In fact, the sorts of leaders who do these things are globally ascendant. Illiberalism, authoritarianism, and nationalism, often marching hand in hand, have swept the world in a wave, from the Philippines to Turkey to Russia to Hungary and, now, to the United States. Each of these countries has its own unique characteristics, but they all have one thing in common: the consolidation of power behind an illiberal strongman advocating a nationalist platform.

The rise of European far-right parties is the next wave. It began with Brexit and it will not stop there. The Netherlands has an election next year, and current frontrunner Geert Wilders wants to ban the Quran and close mosques.
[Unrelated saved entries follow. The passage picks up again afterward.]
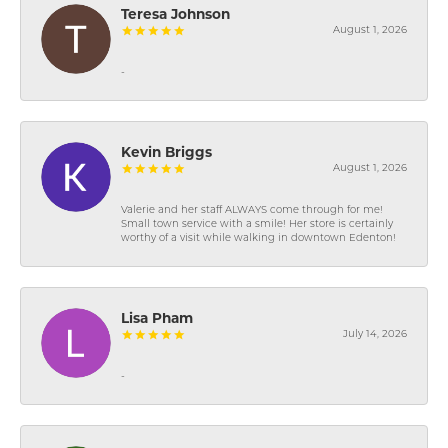
Teresa Johnson
August 1, 2026
-
Kevin Briggs
August 1, 2026
Valerie and her staff ALWAYS come through for me!
Small town service with a smile! Her store is certainly
worthy of a visit while walking in downtown Edenton!
Lisa Pham
July 14, 2026
-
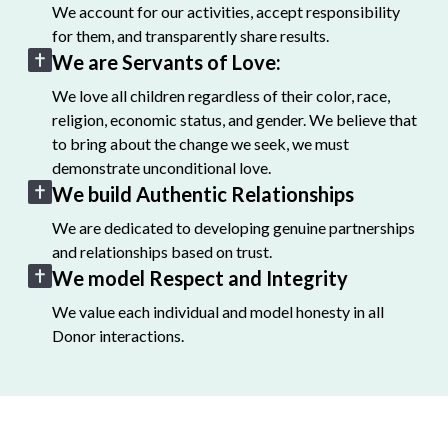
We account for our activities, accept responsibility
for them, and transparently share results.
We are Servants of Love:
We love all children regardless of their color, race,
religion, economic status, and gender. We believe that
to bring about the change we seek, we must
demonstrate unconditional love.
We build Authentic Relationships
We are dedicated to developing genuine partnerships
and relationships based on trust.
We model Respect and Integrity
We value each individual and model honesty in all
Donor interactions.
France has an election next year, and Marine Le Pen's National Front is surging. Austria's forthcoming re-run of its invalidated May presidential poll, where far-right candidate Norbert Hofer nearly won, may yet produce the European Union's first far-right head of state.

 

Why is this happening?

There are two types of nationalism at play: ethnonationalism and economic nationalism, or, put bluntly, fear of immigrants and fear of trade.
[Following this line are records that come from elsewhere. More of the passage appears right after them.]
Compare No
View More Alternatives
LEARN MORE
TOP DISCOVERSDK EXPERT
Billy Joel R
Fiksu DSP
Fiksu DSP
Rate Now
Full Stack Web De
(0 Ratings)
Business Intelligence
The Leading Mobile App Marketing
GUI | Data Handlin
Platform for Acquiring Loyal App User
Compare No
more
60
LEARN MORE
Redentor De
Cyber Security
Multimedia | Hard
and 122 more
Ethnonationalism can be expected to emerge any time there is large-scale demographic change in a country that threatens the identity of the power group. Far-right parties in Europe have been pretty open about this, whether it's Hungary's Viktor Orban referring to refugees as "poison" or the head of Austria's far-right party calling German Chancellor Angela Merkel "the most dangerous politician in Europe" due to her migration policy. For these folks, the immigrant is a fundamental threat to the identity of the nation. They are unapologetic in their desire to see more homogeneous countries.

Economic nationalism is more complicated. A combination of global factors have buffeted the working class in many countries for years, bleeding away job security while widening income inequality. An easy target is to blame foreigners, treaties, trade pacts, or international organizations such as the European Union, all of which are un-elected and therefore face a democracy deficit. Any capable populist demagogue can get extensive mileage from such tactics regardless of the facts.

All of this raises significant questions about future policymaking in the European Union and the United States. Perhaps trade deals will need to be abandoned, given the backlash they provoke. Perhaps migration will have to be forcibly halted, even for refugees, for if it isn't, right-wing parties will continue to seize power and ultimately dismantle the Union. (Le Pen and Wilders have promised Frexit and Nexit referendums for their own countries.) Perhaps this is even for the best: with the likes of Wilders and Le Pen in charge, refugees may not be safe in Europe anymore.

 

And for America?

My own country, a nation of immigrants, a nation that has from its inception been defined by those who journeyed to its shores to pursue their dreams, is now at a crossroads. Far more diverse than the typical European state, it must decide how widely to define the identity of "American." I have long hoped that America would continue to define the term outwards to encompass ever more groups, as it did in the past (including for my own ancestors). The identity politics at play in the 2016 Presidential election, however, suggest that it will not.

A lot can change in a quarter century, but let's be clear: white majority rule in America cannot be maintained by liberal means for much longer, and many of those who voted in this year's poll know it. The question is, did Trump win primarily due to ethnonationalism or economic nationalism? Or, put another way, how badly does America want to remain majority white?